= Bible translations into Karelian =

The Karelian language is a Baltic Finnic language spoken mostly in the Republic of Karelia (Russia) and Finland. The earliest book of the Bible to be translated in Karelian dates to the 19th century, however the Lord's Prayer is known to have been translated already in the 16th century into Karelian. There have been recently new efforts to create translations into the Karelian language, and there exists two full New Testament translations in Karelian: "Uuzi Sana" in Livvi-Karelian and "Uuši Šana" in Northern Karelian.

== History ==
The Lord's Prayer was already translated into Karelian already in the 16th century, however the earliest translation of a whole book of the Bible into Karelian comes from 1820, when the Gospel of Matthew was translated into Karelian in the Cyrillic script. This translation was made with the assistance of the Archbishop of Ter and Kashin, and the priest Grigory Vvedensky who had learned the Karelian language. This translation represents Tver Karelian, which descents from South Karelian.

Following the dissolution of the Soviet Union, efforts have been made to translate the entirety of the Bible into Karelian.

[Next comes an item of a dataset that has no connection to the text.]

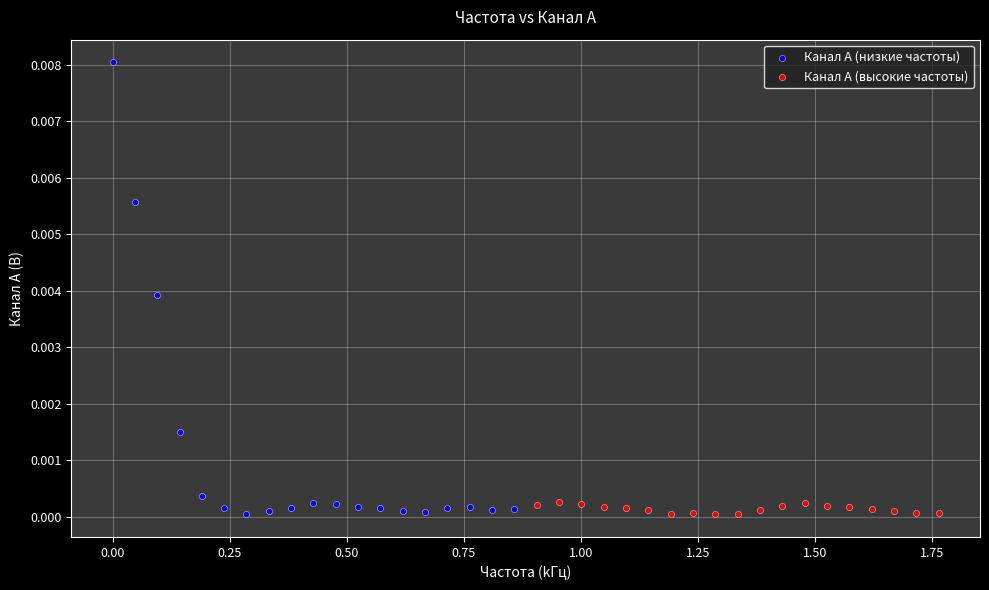

What are all the series names shown in the legend?

Канал A (низкие частоты), Канал A (высокие частоты)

These efforts began in the 1990s, which resulted in the creation of the Children's Bible (1995), the New Testament (Uuzi sana) in Livvi Karelian (2003) and the Psalms in Livvi-Karelian (2007). These translations were made through the efforts of the Helsinki Institute for Bible Translation, alongside experts in the Karelian language such as Zinaida Dubinina, Nina Zaitseva and Raisa Remshueva. In 2008, the Livvi-Karelian translation was also made into an audiobook, since many Karelians were not able to read the Latin Alphabet used in the written Karelian language. Later in 2011, a translation of the New Testament (Uuši Šana) was also made in the White Karelian dialect. This translation was the first Biblical translation into North Karelian, and it was translated by a group of Finnish Karelian experts.